Democrats – and Liberals in Canada as this is actually where I realized this – believe that the government should think for the folks because the folks are too stupid to think for themselves.
Recently pointed out to me was that the US, despite it’s panic to NOT be socialist/communist, has the largest welfare system in the world – Social Security. Using that interesting interpretation of the facts, I would like to point out that the US has the largest and most successful private Health Care in the world.
Obama et al spouted the fact that 20% of Americans were uninsured. That means that 254 million people successfully have Health Care Insurance. When you turn 65, you become enrolled in Medicare, administered by the government with an affordable premium and the health care provider sends the bill to the government. If you are poor, there is MedicAid, paying for the birthing of many an inner-city teenager’s child.
For everyone in between, it’s ‘user-pay’. If you are a family of six, your premiums will be significantly more than mine, single, who doesn’t smoke, drink or buy lottery tickets. Like car insurance, the lower the deductible, the higher the premium. Generally, a doctor’s visit involves a co-pay. Thirty-five dollars cuts down on frivolous visits for every hangnail and runny nose.
To me, that seems like a sensible way to run a business – which Health Care is. If you smoke, you pay. If you have six children, you pay.
I learned a long time ago that the value placed on an item is in direct proportion to the time or money invested. Here at the RV Park, as a Workamper, I don’t pay for electricity up to $75 per month. I pay for propane. When I cook potatoes, I first boil the water in the electric kettle using “free” electricity before putting the saucepan on the stove to cook, using propane that I have to pay for.
I heat the camper with an electric heater because electricity is “free’ and running the furnace, although a better heat source, burns propane, which I pay for.
It’s human nature that something that costs nothing is of less value. If one has to pay the first $35 of a $110 doctor’s visit, I can guarantee there are less people in the waiting room than if there was no co-pay and it was “free”.
Individual accountability is what it comes down to.
Outside the US, the perception may be that ObamaCare has radically changed the Insurance Industry. ObamaCare is not a takeover of the Insurance Industry. The government is involved, but it’s beau de loin, mais loin d’être beau… good from far but far from good.

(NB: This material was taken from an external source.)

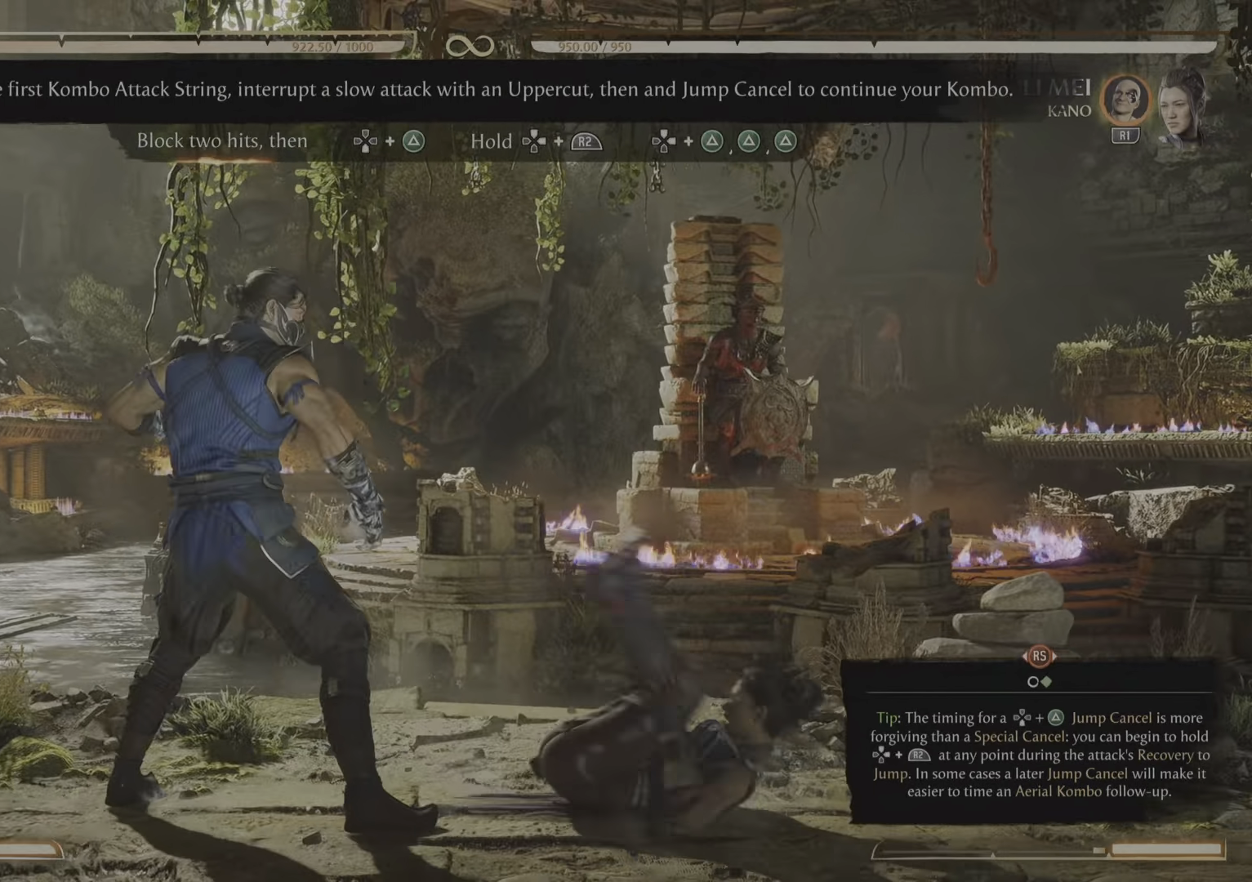
{"buttons": [], "events": []}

The government does indeed run the website – exchange – the one that cost millions and didn’t work so well. You fill in some personal information and your financial worthiness is based on the previous year’s tax form. That puts you into Category X. Numerous choices are shown to you, from various Private Insurance companies. You select the monthly premium and the deductible that you are comfortable with.
The cost-to-you may be $200 per month. The ACTUAL premium may be $800 per month. You pay the $200 and the government pays the other $600 to the Insurance company. Unfortunately, in so many cases, where a family was paying, say, $500 per month prior to ObamaCare, their share of the premium is now $1300 per month.
For those in Commonwealth countries with Socialized medicine, you may be thinking that even $200 per month is an exorbitant amount to pay for Health Care. What you don’t realize is that you are already paying it. AND, you have zero choice in what your individual cost might be.
When I come to Canada, I am astounded at prices and taxes. Canadians can no longer see that. Each has been paying it so long, it’s simply accepted. Thirteen percent point-of-sale tax??!! On EVERYTHING. Lawyer’s fees, utility bills, newspaper subscriptions, taxicab rides, municipal parking, postage stamps, snow removal, lawn maintenance, golf club fees… and the one that astounded me.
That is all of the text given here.